**作業内容**
抽出テキストの全文を、一字も変えずに書き写すこと。
##### 抽出テキスト
チーム・アホノミクスの下心は、21世紀版大日本帝国を構築すること
【ビッグイシュー日本版】№318号 ビッグイシュー創刊14周年記念インタビュー
アベノミクスの失敗が明らかになるなかで、「アベノミクス批判の総括と、これからの市民経済」などについて、佐野章二(ビッグイシュー日本共同代表)がインタビューした。
―アホノミクスは自己崩壊経済政策を“手段化”日銀を子会社にする暴論!
〈佐野〉一昨年9月に日本の中央銀行恐慌の危険性、昨年はミイラ化していく経済状況に市民が”白い地下経済”を作る話をしていただきました。参院選挙で自民党が単独で3分の2を取り、野党惨敗の直後でした。しかし、ここにきて支持率が急落しています。
〈浜〉一年経てば、大違いですね。
##########
##### 表示情報
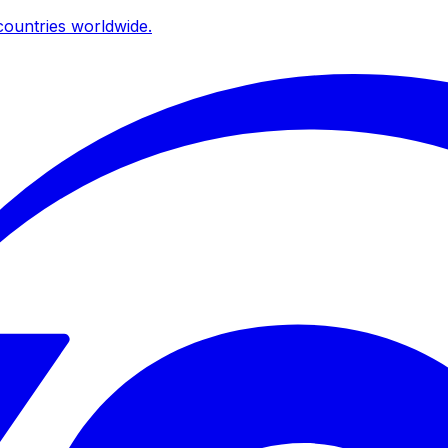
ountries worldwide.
##########
**作業結果**
チーム・アホノミクスの下心は、21世紀版大日本帝国を構築すること
【ビッグイシュー日本版】№318号 ビッグイシュー創刊14周年記念インタビュー
アベノミクスの失敗が明らかになるなかで、「アベノミクス批判の総括と、これからの市民経済」などについて、佐野章二(ビッグイシュー日本共同代表)がインタビューした。
―アホノミクスは自己崩壊経済政策を“手段化”日銀を子会社にする暴論!
〈佐野〉一昨年9月に日本の中央銀行恐慌の危険性、昨年はミイラ化していく経済状況に市民が”白い地下経済”を作る話をしていただきました。参院選挙で自民党が単独で3分の2を取り、野党惨敗の直後でした。しかし、ここにきて支持率が急落しています。
〈浜〉一年経てば、大違いですね。